* **Problem**
In the Killer Style book review, what year did the Turkish government ban denim sandblasting?

* **Page excerpt**
────────────────────

Killer Style: How Fashion Has Injured, Maimed, and Murdered Through History
Killer Style: How Fashion Has Injured, Maimed, and Murdered Through History
In 1877, manufacturers figured out that if they brushed cotton, it would feel like flannel while being much cheaper to produce. Christening it “flannelette,” they made even more money by selling this fake health trend to folks who could not afford the real thing.
But there was one big difference between the two textiles: flannel is a tightly woven wool and virtually fireproof, while flannelette is a soft, fluffy cotton and highly flammable.
The macabre subject matter of Killer Style will appeal to almost every youngster. Those not put off by the ghoulish front cover image of a pair of memento mori wax figures, half skeletal and half fashionably dressed in very early nineteenth century garb, will want to discover more of what the book has to offer. Readers will find brief case studies of deadly fashion trends spanning hundreds of years. The ghoulish titles of the case studies cleverly reinforce the sense of danger. Readers will be introduced to troubling questions about industrial practices and lack of labour safety in workplaces in the past and continuing today. The book draws upon research that Matthews David, a fashion historian and associate professor at Ryerson University, conducted and reported in Fashion Victims, a book written for adults and published by Bloomsbury in 2015. Many of the images are common to both books. McMahon, a fashion journalist, is also an editor and writer for children. Gillian Wilson, an illustrator and printmaker, contributes original art work that supplements the historic art work and photographs that appropriately complement the text.
Killer Style is arranged in three parts focusing on fashion for the “horrified head” (including the face and neck), the “miserable middles” (torso and arms), and “unlucky legs” (including the feet). Style is more than just clothing and accessories. The first section includes accounts of dangerous hair dyes and cosmetics laced with lead. Each part includes accounts of workers who suffered from hazardous work materials and unhealthy working conditions. Since the 1730s, makers of felt hats were exposed to mercury with horrible consequences. In the early 20th century, radium was used in consumer products, including clocks and watches featuring glow in the dark numbers painted chiefly by young women. Radium poisoning could be lethal, and one manufacturer denied connections to workers’ health problems despite their own secret reports that conclusively linked radium paint with worker illness.
Factory catastrophes are also recalled. The Triangle Waistshirt Factory fire in New York in 1911 left 146 dead and 71 injured and helped change workplace regulations in America. Recently, the collapse of the Rana Plaza in Bangladesh in 2013 killed 1134 and injured more than 2500 workers. In both cases, the garment workers were poorly paid and vulnerable. In the decade before the Turkish government banned denim sandblasting in 2009, young men working without protective wear and in unventilated conditions contracted silicosis from inhaling tiny silica grains. As the authors point out, sandblasting of denim continues in poorer countries where regulations are more lax than Turkey. Perhaps accounts of injustices like these will inspire current middle school students to become agents of change in the same way that exploitation of child labourers inspired Craig Kielburger a generation ago.
Killer Style is certain to fascinate as well as inform. It busts myths about the corset and the depiction of the extroverted and party-loving Mad Hatter of Lewis Carrol’s Alice’s Adventures in Wonderland. In truth, sufferers of mercury poisoning were more likely to suffer paranoia and be irritable and withdrawn. Fortunately, regulations and innovation eliminated hazards such as arsenic used to create green dyes used in dresses and hair wreaths in the early 1860s. A British chemist made flannelette safer. Celluloid plastics used to make inexpensive but flammable tortoiseshell hair combs were replaced by less dangerous plastics. Thankfully some fashion trends, such as the hobble skirt, are history. Taken to extremes, impractical platform shoes caused the death of at least one driver unable to use the brakes while many fell while trying to walk in very high heels.
Consumers of fashion and manufacturers both must remain watchful lest they fall victim to new health hazards and perpetuate unhealthy working conditions.
Killer Style includes an extensive bibliography and index. It is both interesting and thought-provoking and should be popular with the target audience.
Val Ken Lem is a collections librarian at Ryerson University in Toronto, Ontario.

────────────────────

* **Extracted information**

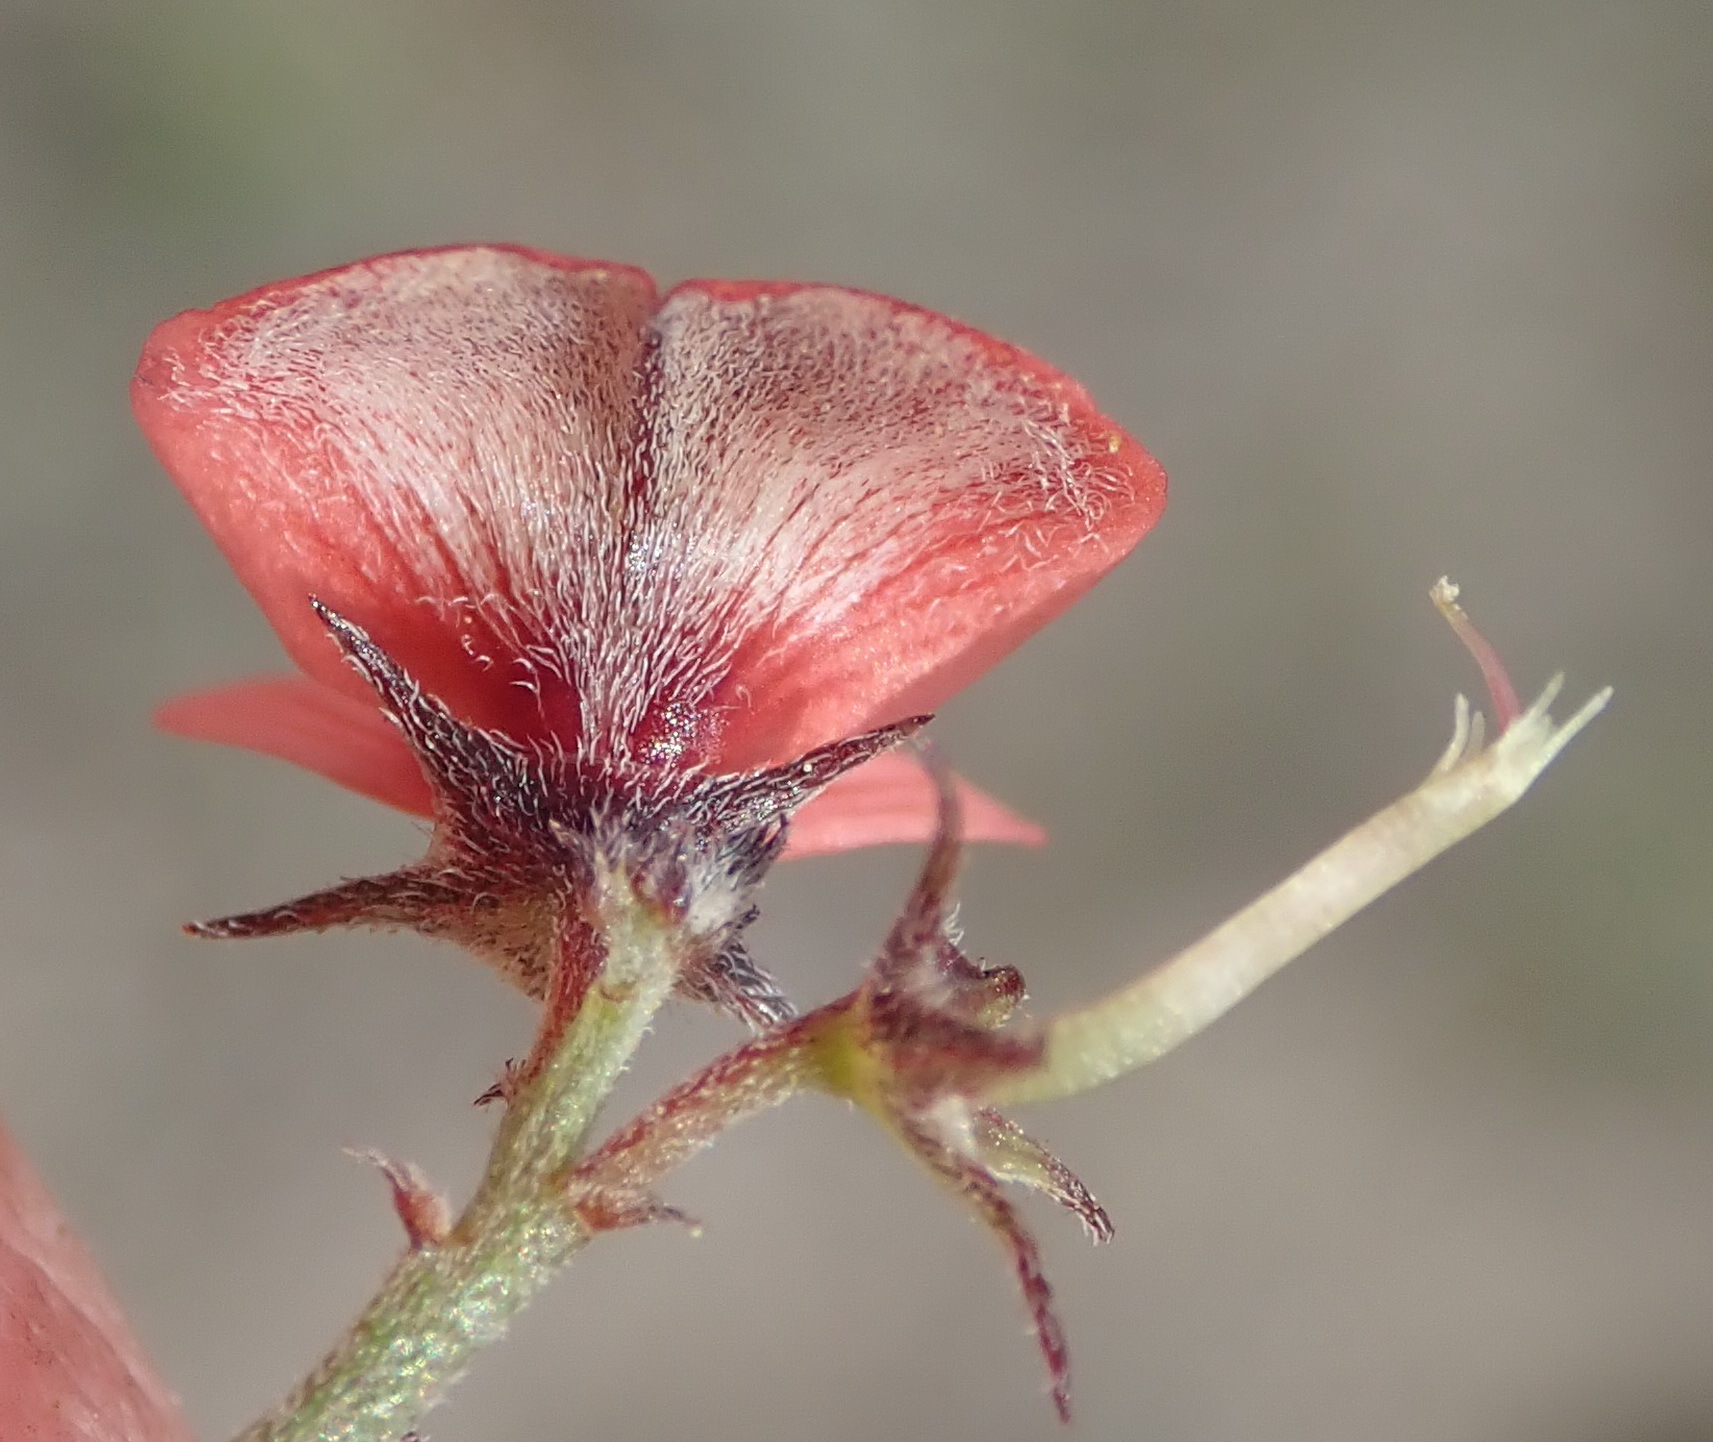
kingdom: Plantae
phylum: Tracheophyta
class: Magnoliopsida
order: Fabales
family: Fabaceae
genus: Indigofera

────────────────────

* **Answer for the task**
2009